つまり、Store as Medium によって、いつでもどこでも買物客がもっとも購買決定を行いたいときに、小売業者は高品質のビデオ フォーマットで、特定の情報キオスクとプラズマ スクリーンにコマーシャルを確実に送ることができるようになるのです。

Store as a Medium は、Real-Time Retailと呼ばれるシスコシステムズの広大なプラットフォームの一部で、数多くの異なった技術が含まれており、効率性と生産力を向上するためのネットワーク ベースのツールがリテーラーに提供されます。

単体でも、Store as a Medium は小売業界に大きなメリットをもたらす潜在能力を有しています。しかし、店内での売り上げ増加とは別に、消費者ブランドは自社の商品をシステム上で宣伝するために広告費を使いたがる傾向があり、システムを単なるテレビ、あるいは他のメディアと同じように考えることがあります。

「この種の店内マーケティングのビジネス モデルは、まだ未発達状態にあります。
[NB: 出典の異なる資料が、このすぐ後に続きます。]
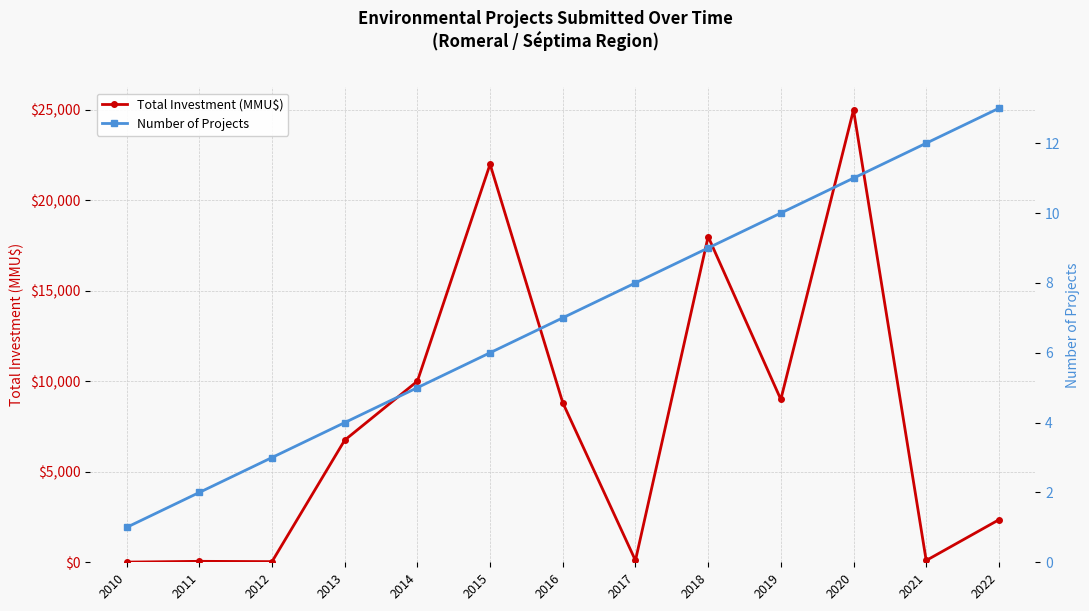

True or false: Number of Projects and Total Investment (MMU$) cross at least once.

False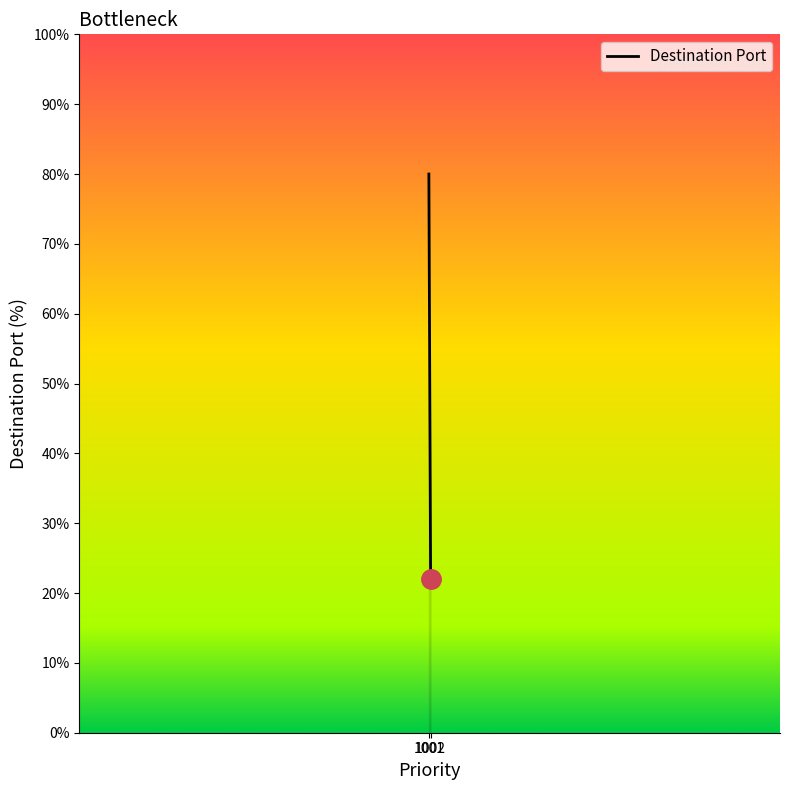

Approximately how many times larger is the value at 1002 compared to 1001?

0.3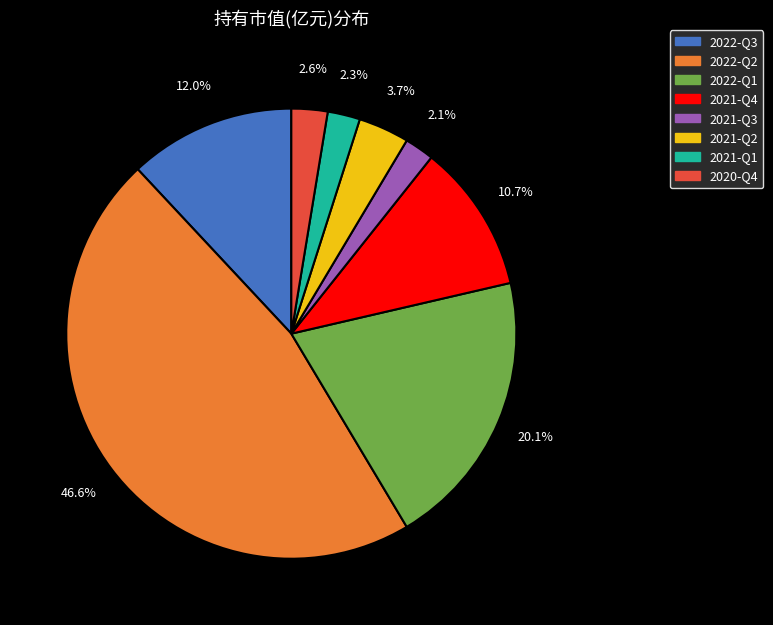

Which has a higher value, 2020-Q4 or 2021-Q2?

2021-Q2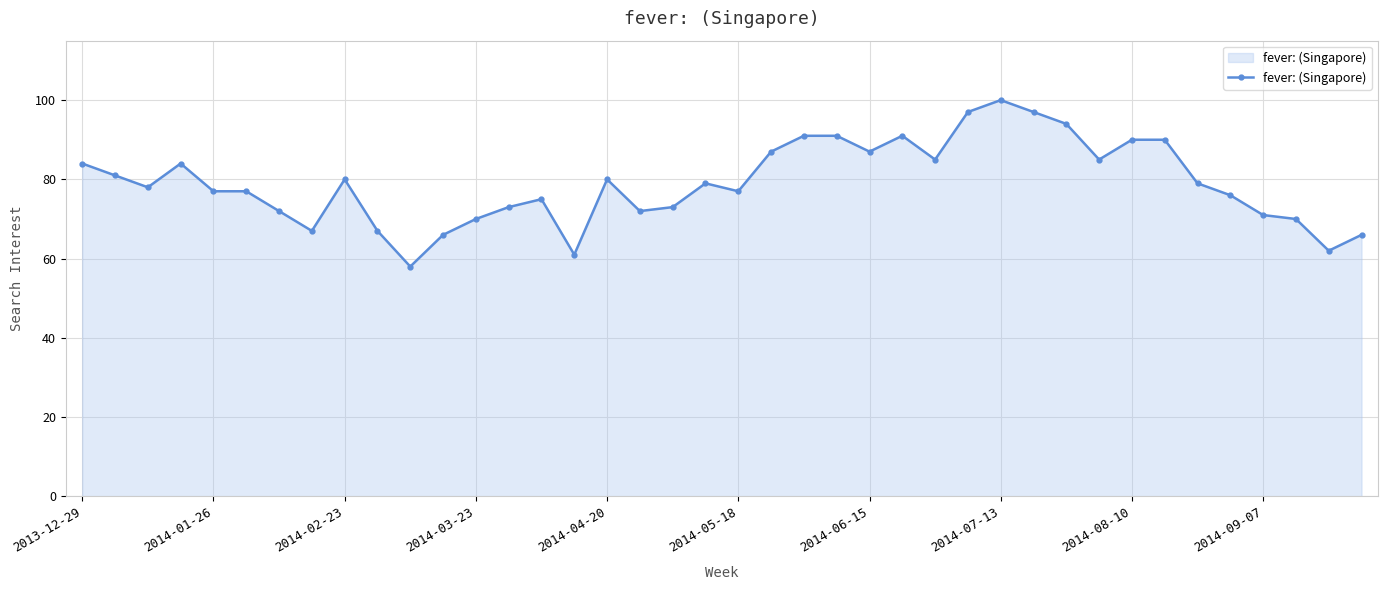

True or false: the data has more than 2 interior local peaks.

True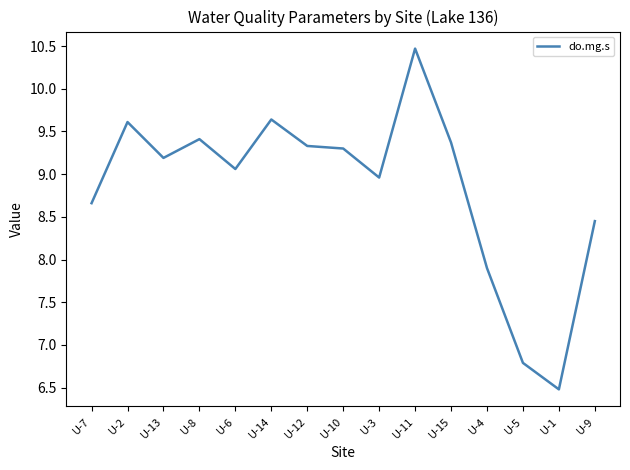

What position from the left is U-4?

12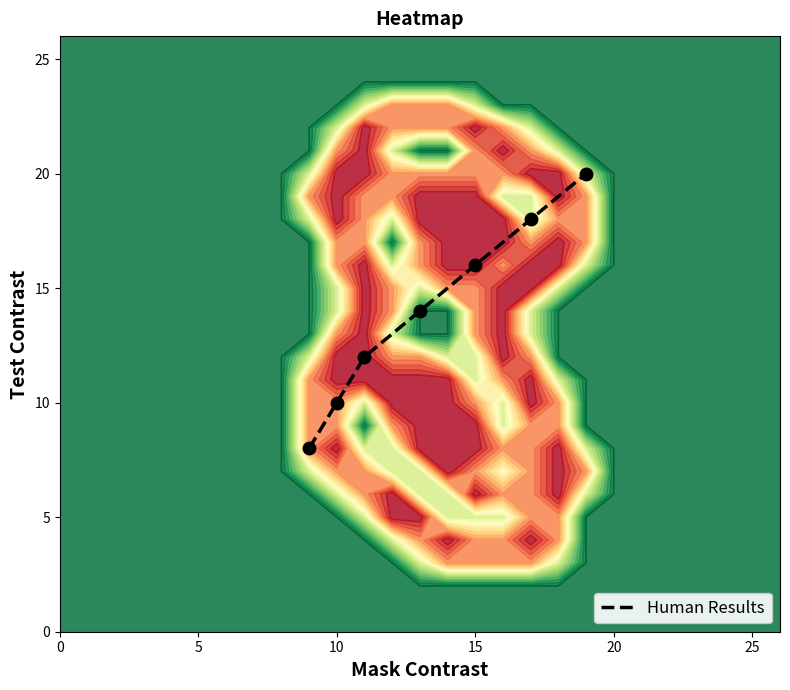

True or false: Human Results has a value of 16 at 15.

True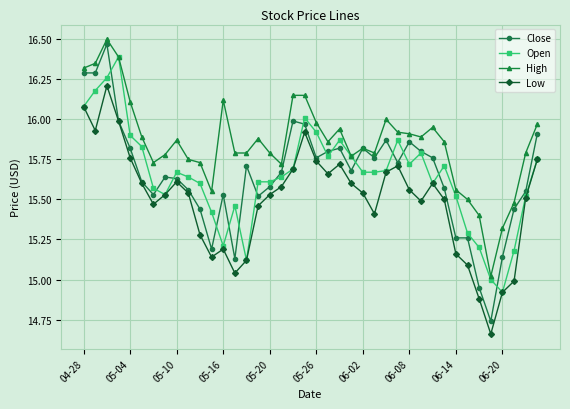

Which series has the largest range (max minus min)?

Close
しかし、おそらく消費者向けパッケージ商品を扱う企業が、コンテンツを提供し、料金を支払うようになるでしょう」Cisco で EMEA 内のリテール ソリューションのビジネス開発を担当するマネージャーである、Dimitris Nikolatos はこう述べています。

リテーラーには、ほかにもボーナスがあります。プラズマ スクリーンと Cisco ACNS を組み合わせることで、e-ラーニング パッケージ(カスタマーに対するサービス スキルをつねに向上させながらコスト削減も実行できるという、とりわけ注目を集めている分野)によってスタッフ トレーニングができるほか、キャッシングや URL フィルタリング サービスによって WAN の帯域幅を最適化することができるのです。

現在、この種の技術を利用した実験を行っているリテーラーは、METRO Group だけではありません。

英国では、Tesco、Sainsbury's の大手 2 社を含む多数のスーパーマーケット チェーンが、実験的に店内でテレビ広告を行っています。また、オランダでは、MacDonald's がテレビと対話型キオスクを利用したコンセプトを 4 店舗のレストランで試行しています。

他にも、店内トレーニングに同様のシステムを使用している企業があります。例えば、英国の大手ハードウェア チェーンでは、e-ラーニング パッケージを使用して 30,000 人のスタッフに衛生安全などの分野の教育を行っています。その結果、費用削減効果や、顧客と従業員の満足度の向上が報告されています。

一方、POPAIは、PoP として使用される視聴覚システムに支払われている金額が、英国内だけで 2003 年までに 3 億 5,000 万ポンド (約 5 億 8,000 万 US ドル) に達すると予測しています。

「小売業、広告、ブランド製品に関わる企業の多くが現在、このことが業界にとって何を意味するのかを考えています」と、Nikolatos は述べています。